YB : Nous la plaçons sous le signe de la prudence. Ce qui ne veut pas dire que l’on anticipe une baisse de l’activité. Les tendances actuelles invitent même à l’optimisme. Ainsi, nous sommes repartis sur une croissance forte, même s’il est difficile d’être dans l’anticipation. Notre mois d’avril est complètement différent de notre mois de janvier. Mais paradoxalement, c’est peut-être dans l’actuel contexte pour le moins compliqué que les gens ont le plus besoin de se retrouver. Et nous sommes là aussi pour faire réaliser des économies aux entreprises. A plus long terme, je suis très confiante dans l’évolution du marché du MICE.
Pensez-vous que les entreprises souhaitent réduire le nombre de leurs interlocuteurs ?
Y.B : Les intermédiaires ne manquent pas en effet, entre venue-finders, marketplaces, agences événementielles, agences de voyages, TMC… Mais je ne pense pas que les entreprises cherchent absolument à réduire le nombre de leurs interlocuteurs. En revanche, je suis convaincue que les annonceurs veulent de la transparence, qu’on soit très au clair sur ce qu’on facture, pour quels services et quelles prestations. Les entreprises veulent payer le juste prix.
Avec combien de prestataires travaillez-vous ?
Y.B : Dans notre base de données, nous avons 20 000 références en France, 50 000 si l’on inclut l’international, soit la totalité des prestataires événementiels qui existent sur le marché, que ce soit des lieux, des traiteurs, des spécialistes du team-building, des prestataires techniques. Bien sûr, il y en a beaucoup avec lesquelles nous travaillons rarement, voire jamais.

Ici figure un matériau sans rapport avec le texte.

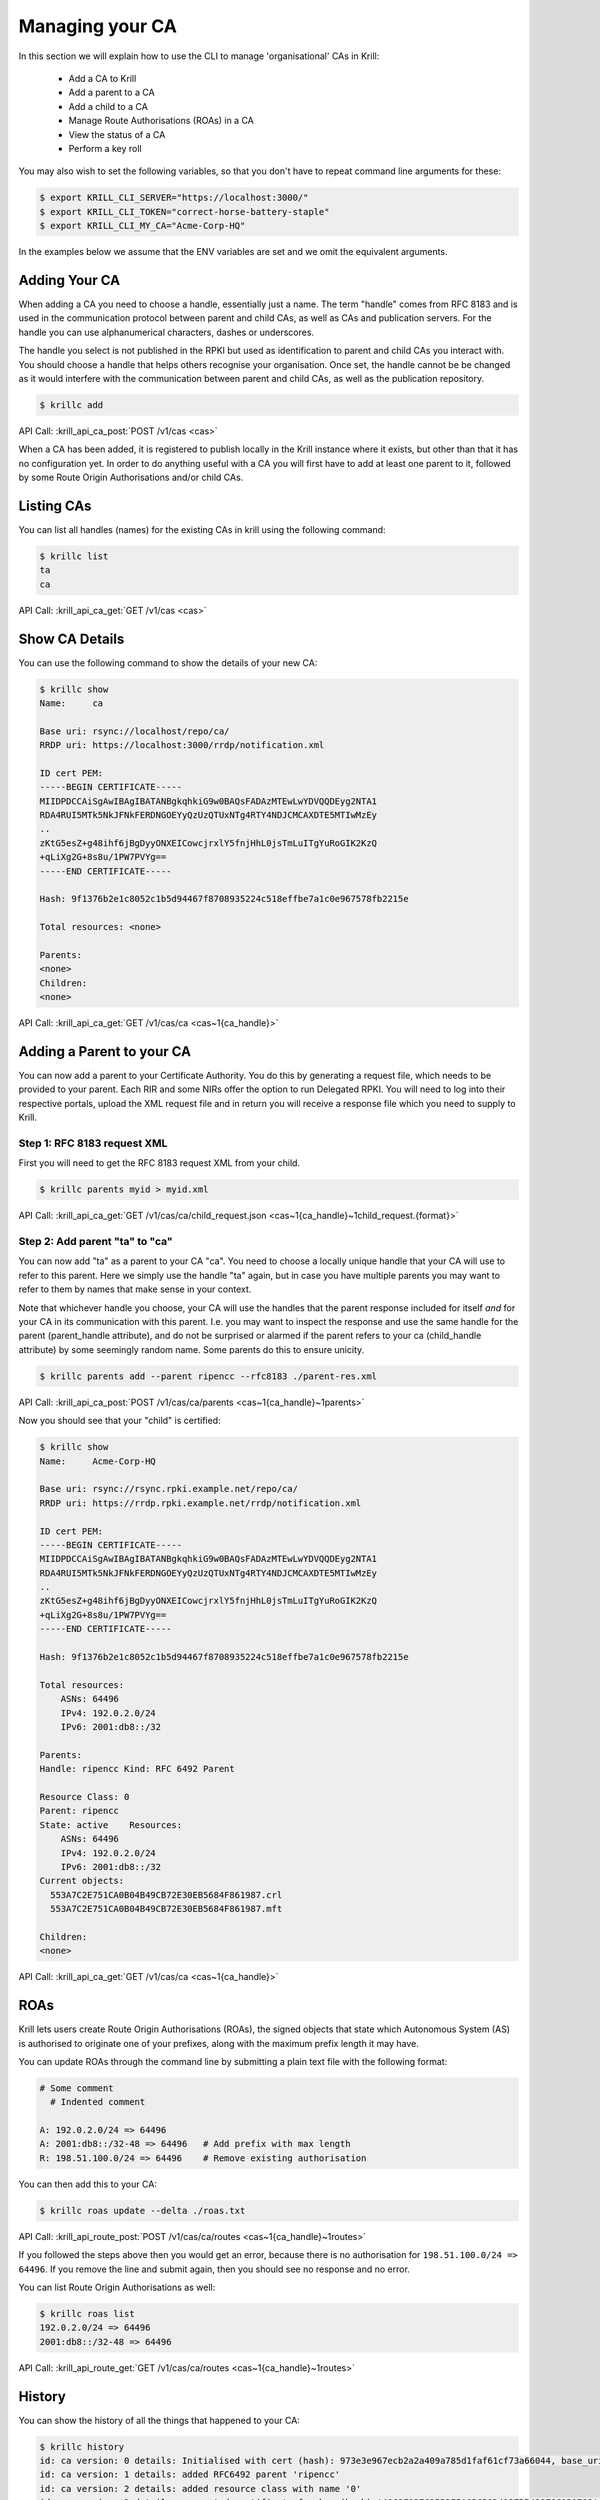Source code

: Managing your CA
================

In this section we will explain how to use the CLI to manage 'organisational'
CAs in Krill:

  * Add a CA to Krill
  * Add a parent to a CA
  * Add a child to a CA
  * Manage Route Authorisations (ROAs) in a CA
  * View the status of a CA
  * Perform a key roll

You may also wish to set the following variables, so that you don't have to
repeat command line arguments for these:

.. code-block:: text

   $ export KRILL_CLI_SERVER="https://localhost:3000/"
   $ export KRILL_CLI_TOKEN="correct-horse-battery-staple"
   $ export KRILL_CLI_MY_CA="Acme-Corp-HQ"

In the examples below we assume that the ENV variables are set and we omit the
equivalent arguments.


Adding Your CA
--------------

When adding a CA you need to choose a handle, essentially just a name. The
term "handle" comes from RFC 8183 and is used in the communication protocol
between parent and child CAs, as well as CAs and publication servers. For the
handle you can use alphanumerical characters, dashes or underscores.

The handle you select is not published in the RPKI but used as identification to
parent and child CAs you interact with. You should choose a handle that helps
others recognise your organisation. Once set, the handle cannot be be changed
as it would interfere with the communication between parent and child CAs, as
well as the publication repository.

.. code-block:: text

  $ krillc add

API Call: :krill_api_ca_post:`POST /v1/cas <cas>`

When a CA has been added, it is registered to publish locally in the Krill
instance where it exists, but other than that it has no configuration yet. In
order to do anything useful with a CA you will first have to add at least one
parent to it, followed by some Route Origin Authorisations and/or child CAs.

Listing CAs
-----------

You can list all handles (names) for the existing CAs in krill using the
following command:

.. code-block:: text

  $ krillc list
  ta
  ca

API Call: :krill_api_ca_get:`GET /v1/cas <cas>`

Show CA Details
---------------

You can use the following command to show the details of your new CA:

.. code-block:: text

  $ krillc show
  Name:     ca

  Base uri: rsync://localhost/repo/ca/
  RRDP uri: https://localhost:3000/rrdp/notification.xml

  ID cert PEM:
  -----BEGIN CERTIFICATE-----
  MIIDPDCCAiSgAwIBAgIBATANBgkqhkiG9w0BAQsFADAzMTEwLwYDVQQDEyg2NTA1
  RDA4RUI5MTk5NkJFNkFERDNGOEYyQzUzQTUxNTg4RTY4NDJCMCAXDTE5MTIwMzEy
  ..
  zKtG5esZ+g48ihf6jBgDyyONXEICowcjrxlY5fnjHhL0jsTmLuITgYuRoGIK2KzQ
  +qLiXg2G+8s8u/1PW7PVYg==
  -----END CERTIFICATE-----

  Hash: 9f1376b2e1c8052c1b5d94467f8708935224c518effbe7a1c0e967578fb2215e

  Total resources: <none>

  Parents:
  <none>
  Children:
  <none>

API Call: :krill_api_ca_get:`GET /v1/cas/ca <cas~1{ca_handle}>`

Adding a Parent to your CA
--------------------------

You can now add a parent to your Certificate Authority. You do this by
generating a request file, which needs to be provided to your parent. Each RIR
and some NIRs offer the option to run Delegated RPKI. You will need to log into
their respective portals, upload the XML request file and in return you will
receive a response file which you need to supply to Krill.

Step 1: RFC 8183 request XML
""""""""""""""""""""""""""""

First you will need to get the RFC 8183 request XML from your child.

.. code-block:: text

  $ krillc parents myid > myid.xml

API Call: :krill_api_ca_get:`GET /v1/cas/ca/child_request.json <cas~1{ca_handle}~1child_request.{format}>`

Step 2: Add parent "ta" to "ca"
"""""""""""""""""""""""""""""""

You can now add "ta" as a parent to your CA "ca". You need to choose a locally
unique handle that your CA will use to refer to this parent. Here we simply use
the handle "ta" again, but in case you have multiple parents you may want to
refer to them by names that make sense in your context.

Note that whichever handle you choose, your CA will use the handles that the
parent response included for itself *and* for your CA in its communication with
this parent. I.e. you may want to inspect the response and use the same handle
for the parent (parent_handle attribute), and do not be surprised or alarmed if
the parent refers to your ca (child_handle attribute) by some seemingly random
name. Some parents do this to ensure unicity.

.. code-block:: text

  $ krillc parents add --parent ripencc --rfc8183 ./parent-res.xml

API Call: :krill_api_ca_post:`POST /v1/cas/ca/parents <cas~1{ca_handle}~1parents>`

Now you should see that your "child" is certified:

.. code-block:: text

  $ krillc show
  Name:     Acme-Corp-HQ

  Base uri: rsync://rsync.rpki.example.net/repo/ca/
  RRDP uri: https://rrdp.rpki.example.net/rrdp/notification.xml

  ID cert PEM:
  -----BEGIN CERTIFICATE-----
  MIIDPDCCAiSgAwIBAgIBATANBgkqhkiG9w0BAQsFADAzMTEwLwYDVQQDEyg2NTA1
  RDA4RUI5MTk5NkJFNkFERDNGOEYyQzUzQTUxNTg4RTY4NDJCMCAXDTE5MTIwMzEy
  ..
  zKtG5esZ+g48ihf6jBgDyyONXEICowcjrxlY5fnjHhL0jsTmLuITgYuRoGIK2KzQ
  +qLiXg2G+8s8u/1PW7PVYg==
  -----END CERTIFICATE-----

  Hash: 9f1376b2e1c8052c1b5d94467f8708935224c518effbe7a1c0e967578fb2215e

  Total resources:
      ASNs: 64496
      IPv4: 192.0.2.0/24
      IPv6: 2001:db8::/32

  Parents:
  Handle: ripencc Kind: RFC 6492 Parent

  Resource Class: 0
  Parent: ripencc
  State: active    Resources:
      ASNs: 64496
      IPv4: 192.0.2.0/24
      IPv6: 2001:db8::/32
  Current objects:
    553A7C2E751CA0B04B49CB72E30EB5684F861987.crl
    553A7C2E751CA0B04B49CB72E30EB5684F861987.mft

  Children:
  <none>

API Call: :krill_api_ca_get:`GET /v1/cas/ca <cas~1{ca_handle}>`

ROAs
----

Krill lets users create Route Origin Authorisations (ROAs), the signed objects
that state which Autonomous System (AS) is authorised to originate one of your
prefixes, along with the maximum prefix length it may have.

You can update ROAs through the command line by submitting a plain text file
with the following format:

.. code-block:: text

   # Some comment
     # Indented comment

   A: 192.0.2.0/24 => 64496
   A: 2001:db8::/32-48 => 64496   # Add prefix with max length
   R: 198.51.100.0/24 => 64496    # Remove existing authorisation

You can then add this to your CA:

.. code-block:: text

 $ krillc roas update --delta ./roas.txt

API Call: :krill_api_route_post:`POST /v1/cas/ca/routes <cas~1{ca_handle}~1routes>`

If you followed the steps above then you would get an error, because there is no
authorisation for ``198.51.100.0/24 => 64496``. If you remove the line and
submit again, then you should see no response and no error.

You can list Route Origin Authorisations as well:

.. code-block:: text

  $ krillc roas list
  192.0.2.0/24 => 64496
  2001:db8::/32-48 => 64496

API Call: :krill_api_route_get:`GET /v1/cas/ca/routes <cas~1{ca_handle}~1routes>`


History
-------

You can show the history of all the things that happened to your CA:

.. code-block:: text

  $ krillc history
  id: ca version: 0 details: Initialised with cert (hash): 973e3e967ecb2a2a409a785d1faf61cf73a66044, base_uri: rsync://localhost:3000/repo/ca/, rpki notify: https://localhost:3000/rrdp/notification.xml
  id: ca version: 1 details: added RFC6492 parent 'ripencc'
  id: ca version: 2 details: added resource class with name '0'
  id: ca version: 3 details: requested certificate for key (hash) '48C9F037625B3F5A6B6B9D4137DB438F8C1B1783' under resource class '0'
  id: ca version: 4 details: activating pending key '48C9F037625B3F5A6B6B9D4137DB438F8C1B1783' under resource class '0'
  id: ca version: 5 details: added route authorization: '10.1.0.0/16-20 => 64496'
  id: ca version: 6 details: added route authorization: '10.0.0.0/24 => 64496'
  id: ca version: 7 details: updated ROAs under resource class '0' added: 10.1.0.0/16-20 => 64496 10.0.0.0/24 => 64496
  id: ca version: 8 details: updated objects under resource class '0' key: '48C9F037625B3F5A6B6B9D4137DB438F8C1B1783' added: 31302e312e302e302f31362d3230203d3e203634343936.roa 31302e302e302e302f3234203d3e203634343936.roa  updated: 48C9F037625B3F5A6B6B9D4137DB438F8C1B1783.crl 48C9F037625B3F5A6B6B9D4137DB438F8C1B1783.mft  withdrawn:

API Call: :krill_api_ca_get:`GET /v1/cas/ca/history <cas~1{ca_handle}~1history>`
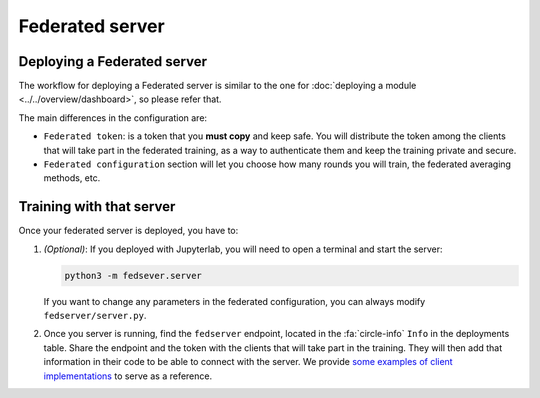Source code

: Federated server
================

Deploying a Federated server
----------------------------

The workflow for deploying a Federated server is similar to the one for
:doc:`deploying a module <../../overview/dashboard>`, so please refer that.

The main differences in the configuration are:

* ``Federated token``: is a token that you **must copy** and keep safe. You will
  distribute the token among the clients that will take part in the federated training,
  as a way to authenticate them and keep the training private and secure.

* ``Federated configuration`` section will let you choose how many rounds you will train,
  the federated averaging methods, etc.

Training with that server
-------------------------

Once your federated server is deployed, you have to:

1) *(Optional)*:
   If you deployed with Jupyterlab, you will need to open a terminal and start the server:

   .. code-block:: console

       python3 -m fedsever.server

   If you want to change any parameters in the federated configuration, you can always
   modify ``fedserver/server.py``.

2) Once you server is running, find the ``fedserver`` endpoint, located
   in the :fa:`circle-info` ``Info`` in the deployments table.
   Share the endpoint and the token with the clients that will take part in the training.
   They will then add that information in their code to be able to connect with the server.
   We provide `some examples of client implementations <https://github.com/deephdc/federated-server/tree/main/fedserver/client_samples>`__
   to serve as a reference.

Parmi ces références, nous avons un panel de 5 000 partenaires avec lesquels nous avons des accords de distribution. Ceux-ci comptent pour 70% de notre volume d’activité. C’est le client qui décide. S’il n’est pas content de notre première sélection, nous élargissons le catalogue. Il faut préciser que nous sommes très contraints par la conformité des lieux. Il y a beaucoup de sujets autour des ERP (établissements recevant du public, ndr) qui induisent des questions d’assurances et de sécurité. Ces questions constituent l’un de nos critères de sélection majeur.
Comment percevez-vous la demande aujourd’hui sur le meeting & event ?
Y.B : Les entreprises ont un objectif clair, celui de motiver le collectif, de renforcer la cohésion d’équipe. On peut ainsi observer, dans les requêtes aujourd’hui, une demande pour des séminaires expérienciels et inspirants dont lesquels vont s’inscrire les team-buildings. Autre constat, le local-local se développe beaucoup, les événements sont organisés moins loin. On entend aussi parler d’un coup d’accélérateur des séminaires au vert. La demande pour ce type d’offre progresse mais ça date déjà d’un certain temps, on ne perçoit pas un coup de booster particulier en ce moment.
Comment faites-vous pour dynamiser votre activité ? Est-ce important d’être présent sur les salons spécialisés ?
Y.B : On y va davantage en tant que visiteur, plutôt pour étoffer notre base de données fournisseurs et prendre le pouls du marché. Il nous arrive aussi d’aller sur des salons avec nos clients, comme c’était le cas récemment encore à Heavent Cannes. Pour booster notre activité, nous nous employons à améliorer les relations avec nos clients, à être au maximum au contact avec eux. Et c’est aussi pour ça que nous sommes partenaires de la GBTA.